En su Diccionario de las artes, Félix de Azúa utiliza una historia para ilustrar la categoría “artista”. Recurre a una anécdota, la de los judíos que eran transportados en largos trenes de mercancías hasta los campos de concentración del Tercer Reich. Los viajeros forzosos se organizaban en aquellos compartimentos opacos, sin ventanas, para que uno de ellos pudiera llegar hasta lo más alto del vagón. Allí había unas rendijas que permitían ver el exterior. El elegido narraba el trayecto. Solo aquellos que capturaban la atención de los demás con su narración permanecían en esa posición de privilegio. Azúa compara a estos elegidos con el concepto de artista, con la función del artista en la sociedad.

Es importante retener esta imagen a la hora de valorar la producción desde la literatura del yo que está teniendo lugar en este momento. De la misma forma que no se puede hablar de ese tipo de literatura en 2018 sin hablar de Karl Ove Knausgård (Oslo, 1968), el escritor noruego que, en 2009, a sus cuarenta años recién cumplidos, decidió poner negro sobre blanco toda su vida en una autobiografía en seis volúmenes que abarca más de tres mil páginas, y que ha recorrido con un éxito prodigioso las audiencias literarias mundiales, aunque con una recepción no exenta de polémica.

El recurso fundamental que utiliza Knausgård es el no recurso. No hay máscaras tras las que esconderse. El autor se presenta al lector exponiendo su intimidad de forma peligrosa, presentando sus amores y desamores, sus borracheras, sus actitudes, su vida familiar y, sobre todo, la conflictiva relación con su padre. Todo ello le ha granjeado una serie de quejas públicas —de su primera mujer, de otros escritores— y alguna demanda judicial —de la familia de su padre—, además de un éxito literario sin precedentes para un autor noruego. Ha vendido casi medio millón de ejemplares de la primera entrega de su lucha: La muerte del padre, en un país de cinco millones de habitantes. Aunque se vendieron poco más de treinta mil ejemplares en EEUU, un país donde el consumo de libros es elevado, ha conseguido la admiración de nombres tan destacados como Zadie Smith, Jeffrey Eugenides o Jonathan Franzen. Sus obras se han traducido con notable resonancia a varios idiomas, en castellano en Anagrama, que el mes que viene publicará la sexta y última entrega, la que más relaciona la polémica cita que titula la saga con el escrito histórico de Hitler.

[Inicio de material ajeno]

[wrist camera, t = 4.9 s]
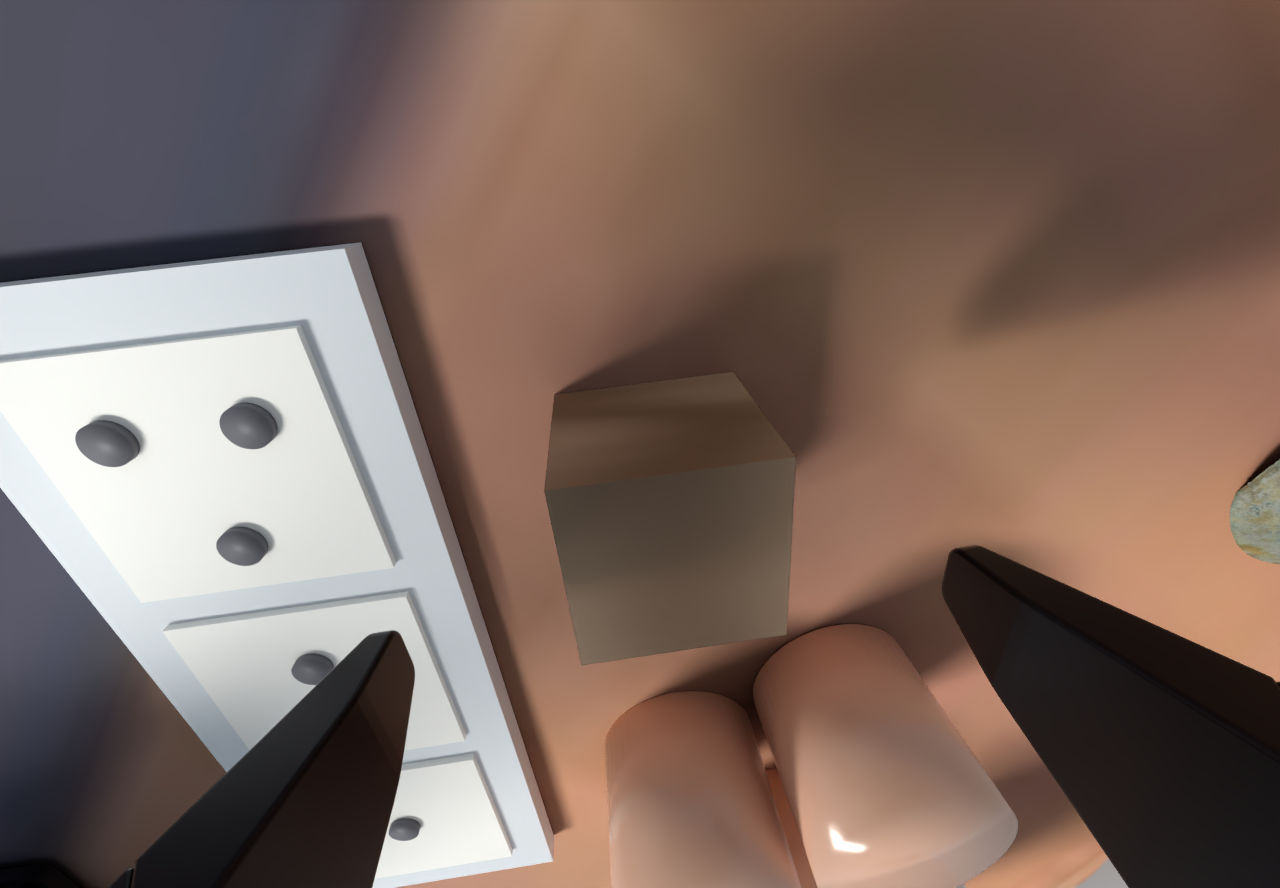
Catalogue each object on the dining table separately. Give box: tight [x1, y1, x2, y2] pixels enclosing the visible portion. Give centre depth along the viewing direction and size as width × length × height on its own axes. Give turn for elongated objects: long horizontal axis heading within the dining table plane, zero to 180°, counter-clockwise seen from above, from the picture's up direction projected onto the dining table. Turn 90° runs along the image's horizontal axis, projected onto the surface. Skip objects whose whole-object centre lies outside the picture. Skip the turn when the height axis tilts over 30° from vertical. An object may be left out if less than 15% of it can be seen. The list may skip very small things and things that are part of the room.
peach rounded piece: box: [766, 769, 818, 888], centre depth 18 cm, size 5×5×5 cm
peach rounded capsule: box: [605, 691, 801, 888], centre depth 16 cm, size 5×5×5 cm
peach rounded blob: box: [753, 624, 1018, 888], centre depth 15 cm, size 5×5×5 cm
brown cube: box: [544, 372, 796, 665], centre depth 11 cm, size 4×4×4 cm
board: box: [0, 242, 554, 888], centre depth 14 cm, size 8×21×1 cm, turn 5°
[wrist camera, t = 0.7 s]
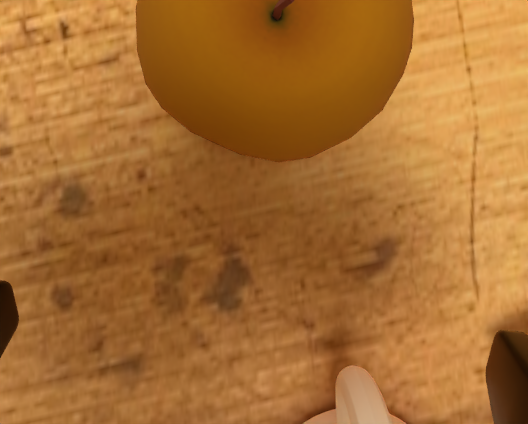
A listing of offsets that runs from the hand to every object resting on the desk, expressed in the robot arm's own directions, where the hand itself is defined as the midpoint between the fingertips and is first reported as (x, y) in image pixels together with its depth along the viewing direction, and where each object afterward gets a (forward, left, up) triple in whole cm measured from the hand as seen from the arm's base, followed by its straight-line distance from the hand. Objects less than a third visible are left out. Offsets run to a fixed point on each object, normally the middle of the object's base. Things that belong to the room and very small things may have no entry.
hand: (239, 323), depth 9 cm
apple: (+7, +2, -14) cm, 16 cm away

Pero una obra tan extensa que se publica en tan poco tiempo —el escritor necesitó tan solo de dos años, escribiendo más de diez, a veces hasta veinte páginas al día— también ha encontrado detractores. A partir de la metodología del autor, resulta evidente que se trata de una prosa sencilla, que solo por momentos brilla con comparaciones poéticas del tipo:

“Lo que yo percibía de las habitaciones era lo muerto, lo que se me resistía, y no como la muerte en el sentido de vida que se interrumpe, sino como ausencia, de la misma manera que la vida está ausente de una piedra, un vaso de agua, un libro. La presencia de nuestro gato Mefisto no era lo bastante fuerte como para reprimir este aspecto de las habitaciones, yo sólo veía el gato en la habitación vacía, pero si entraba algún ser humano, aunque sólo fuera un bebé, eso desaparecía. Mi padre llenaba las habitaciones de desasosiego, mi madre las llenaba de dulzura, paciencia, melancolía, y, a veces, cuando volvía muy cansada de trabajar, también de una suave y sin embargo notable subcorriente de irritabilidad. Per, que jamás pasaba de la entrada, la llenaba de alegría, ilusión y sumisión. Jan Vidar, que hasta ahora era el único de fuera de la familia que había entrado en mi habitación, la llenaba de terquedad, ambición y camaradería. Lo interesante surgía cuando había varias personas juntas, porque no cabía más que una, máximo dos huellas de voluntades en una habitación, y no siempre la más fuerte era la que más se notaba. La sumisión de Per, por ejemplo, la cortesía que mostraba hacia las personas adultas, resultaba a veces más fuerte que ese carácter lobuno de mi padre” (La muerte del padre, pp. 121-122).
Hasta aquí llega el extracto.